Ruth Achlama hat ein anstrengendes Jahr hinter sich. Sie hat gearbeitet, „zehn Monate lang, von morgens bis abends, ohne Urlaub“, sagt sie, eine schmächtige Frau mit grauen, kurzen Haaren, in ihrem Wohnzimmer in Tel Aviv, umringt von Büchern. Zwei Regalreihen füllen allein die Werke, die sie übersetzt hat. 72 ist sie mittlerweile, andere sind da längst in Rente. Achlama hingegen hat in den vergangenen 40 Wochen mehr als 1000 Seiten aus dem Hebräischen ins Deutsche übersetzt, Satz für Satz, Wort für Wort. Das Ergebnis: „David Ben Gurion - Ein Staat um jeden Preis“ von Tom Segev liegt nun in gekürzter 800-Seiten-Fassung auf Deutsch vor. „Ich habe immer davon geträumt, Segev zu übersetzen“, sagt Achlama. Für sie ist Segev ein Glücksfall - ein Historiker, der auch Geschichtenerzähler ist. Aber vielleicht ist sie auch selbst einer: Israels Nationaldichter Chajim Nachman Bialik hat einmal, vor mehr als hundert Jahren, geschrieben, eine Übersetzung sei wie das Küssen einer Braut durch einen Schleier. Wenn das so ist, dann küsst Frau Achlama am besten. In ihrer Karriere hat sie mehr als 70 Bücher aus dem Hebräischen ins Deutsche übertragen.

Die Übersetzerin hat sie alle schon gehabt, die großen Romanciers und Autoren aus Israel, die in Deutschland seit den frühen Neunzigerjahren regelmäßig auf den Bestsellerlisten landen. Dichtung liegt ihr nicht, sagt sie. Sachbücher kann sie, Belletristik liebt sie.
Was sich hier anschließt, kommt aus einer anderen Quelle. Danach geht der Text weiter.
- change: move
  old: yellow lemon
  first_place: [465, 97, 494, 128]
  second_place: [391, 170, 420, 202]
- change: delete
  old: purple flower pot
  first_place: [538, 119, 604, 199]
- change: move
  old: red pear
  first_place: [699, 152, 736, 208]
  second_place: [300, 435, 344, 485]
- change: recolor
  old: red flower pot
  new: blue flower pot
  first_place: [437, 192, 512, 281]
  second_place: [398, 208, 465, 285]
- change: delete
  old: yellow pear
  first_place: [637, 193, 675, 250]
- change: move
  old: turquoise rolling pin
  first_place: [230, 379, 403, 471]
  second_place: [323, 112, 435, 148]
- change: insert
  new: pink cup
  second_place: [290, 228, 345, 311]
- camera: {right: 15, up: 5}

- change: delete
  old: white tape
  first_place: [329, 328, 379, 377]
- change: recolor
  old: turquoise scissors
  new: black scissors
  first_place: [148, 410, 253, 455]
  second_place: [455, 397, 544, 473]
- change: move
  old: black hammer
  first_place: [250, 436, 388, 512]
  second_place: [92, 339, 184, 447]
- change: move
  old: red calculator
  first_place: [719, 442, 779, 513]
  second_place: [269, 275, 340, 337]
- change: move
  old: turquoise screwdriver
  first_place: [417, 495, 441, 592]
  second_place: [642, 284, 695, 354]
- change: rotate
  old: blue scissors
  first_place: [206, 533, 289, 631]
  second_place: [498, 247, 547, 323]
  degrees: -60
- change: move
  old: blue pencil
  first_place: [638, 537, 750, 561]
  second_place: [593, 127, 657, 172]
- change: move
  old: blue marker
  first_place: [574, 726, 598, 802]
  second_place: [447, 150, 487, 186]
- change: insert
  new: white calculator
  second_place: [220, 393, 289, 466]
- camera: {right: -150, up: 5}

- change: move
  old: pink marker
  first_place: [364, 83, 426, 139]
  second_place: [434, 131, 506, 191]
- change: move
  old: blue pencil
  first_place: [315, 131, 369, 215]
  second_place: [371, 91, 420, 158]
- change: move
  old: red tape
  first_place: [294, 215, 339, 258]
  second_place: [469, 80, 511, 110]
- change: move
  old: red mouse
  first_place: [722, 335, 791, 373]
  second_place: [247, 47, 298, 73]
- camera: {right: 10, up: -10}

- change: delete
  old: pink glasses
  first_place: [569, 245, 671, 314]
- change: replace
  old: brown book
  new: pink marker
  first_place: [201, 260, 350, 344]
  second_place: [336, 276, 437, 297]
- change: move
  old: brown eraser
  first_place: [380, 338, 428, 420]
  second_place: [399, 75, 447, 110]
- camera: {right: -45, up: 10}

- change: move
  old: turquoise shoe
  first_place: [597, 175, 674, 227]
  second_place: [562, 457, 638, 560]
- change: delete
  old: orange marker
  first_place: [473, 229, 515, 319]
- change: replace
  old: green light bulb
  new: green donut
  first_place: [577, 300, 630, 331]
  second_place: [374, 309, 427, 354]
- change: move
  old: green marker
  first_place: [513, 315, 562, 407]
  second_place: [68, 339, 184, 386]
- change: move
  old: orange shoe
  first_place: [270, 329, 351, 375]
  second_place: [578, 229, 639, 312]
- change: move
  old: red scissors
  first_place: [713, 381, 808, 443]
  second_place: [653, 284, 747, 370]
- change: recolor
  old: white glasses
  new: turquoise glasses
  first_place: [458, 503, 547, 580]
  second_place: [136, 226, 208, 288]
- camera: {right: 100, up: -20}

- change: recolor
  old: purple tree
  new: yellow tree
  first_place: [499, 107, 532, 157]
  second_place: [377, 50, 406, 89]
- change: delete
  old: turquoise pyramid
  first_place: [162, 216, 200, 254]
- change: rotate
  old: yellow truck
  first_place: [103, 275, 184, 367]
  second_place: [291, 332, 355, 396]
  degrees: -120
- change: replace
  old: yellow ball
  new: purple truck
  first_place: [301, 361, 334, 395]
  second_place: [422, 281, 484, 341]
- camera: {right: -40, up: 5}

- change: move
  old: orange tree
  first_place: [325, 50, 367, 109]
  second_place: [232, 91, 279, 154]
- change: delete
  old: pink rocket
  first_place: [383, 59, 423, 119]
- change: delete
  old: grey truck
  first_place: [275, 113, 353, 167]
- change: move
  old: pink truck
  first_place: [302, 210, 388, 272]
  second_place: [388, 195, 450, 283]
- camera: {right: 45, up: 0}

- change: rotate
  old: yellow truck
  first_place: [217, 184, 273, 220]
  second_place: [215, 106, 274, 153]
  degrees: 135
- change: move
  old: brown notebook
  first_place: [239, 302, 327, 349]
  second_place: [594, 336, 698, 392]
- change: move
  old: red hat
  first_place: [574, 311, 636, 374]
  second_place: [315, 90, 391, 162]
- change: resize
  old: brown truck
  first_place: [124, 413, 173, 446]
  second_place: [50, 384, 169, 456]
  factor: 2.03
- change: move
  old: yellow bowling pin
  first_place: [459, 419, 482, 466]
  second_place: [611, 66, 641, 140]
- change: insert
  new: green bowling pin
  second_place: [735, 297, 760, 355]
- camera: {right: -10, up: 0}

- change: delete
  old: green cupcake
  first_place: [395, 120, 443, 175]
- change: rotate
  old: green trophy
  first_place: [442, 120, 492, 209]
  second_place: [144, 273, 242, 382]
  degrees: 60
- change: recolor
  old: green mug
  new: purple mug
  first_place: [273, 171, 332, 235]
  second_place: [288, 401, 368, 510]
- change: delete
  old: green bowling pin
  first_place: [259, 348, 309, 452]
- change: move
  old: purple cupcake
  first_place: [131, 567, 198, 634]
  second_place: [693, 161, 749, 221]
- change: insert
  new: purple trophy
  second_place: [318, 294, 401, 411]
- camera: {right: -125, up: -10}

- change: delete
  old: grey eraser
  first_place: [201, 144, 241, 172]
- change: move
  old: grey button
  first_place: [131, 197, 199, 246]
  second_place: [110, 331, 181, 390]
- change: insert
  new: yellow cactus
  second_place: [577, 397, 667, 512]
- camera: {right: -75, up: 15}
Allein von Amos Oz sind es bis jetzt elf Bücher, darunter auch der Jahrhundertroman „Eine Geschichte von Liebe und Finsternis“. Außerdem: zehn von Meir Schalev, sieben von A. B. Jehoschua, sechs von Yoram Kaniuk und je eines von S. Jizhar, Nir Baram, Jehuda Amichai, Amos Kenan. Wer einen Oz, Schalev oder Kaniuk im Regal hat, hat auch eine Achlama - oftmals ohne es zu wissen. Dazu kommen noch Essaybände wie „Diesen Krieg kann keiner gewinnen“ von David Grossman, Sachbücher und „Kleinzeug“, wie Achlama es nennt, Übersetzungen von Zeitungsbeiträgen oder Reden.

Von Mannheim nach Tel Aviv

Dass sie zur wichtigsten deutschsprachigen Übersetzerin israelischer Literatur avancieren würde, war zunächst nicht ihr Lebensplan: Achlama, 1945 in Quedlinburg geboren, wuchs im Mannheimer Stadtteil Lindenhof auf. Nach dem Zweiten Weltkrieg war der nicht mehr als eine Trümmerwüste.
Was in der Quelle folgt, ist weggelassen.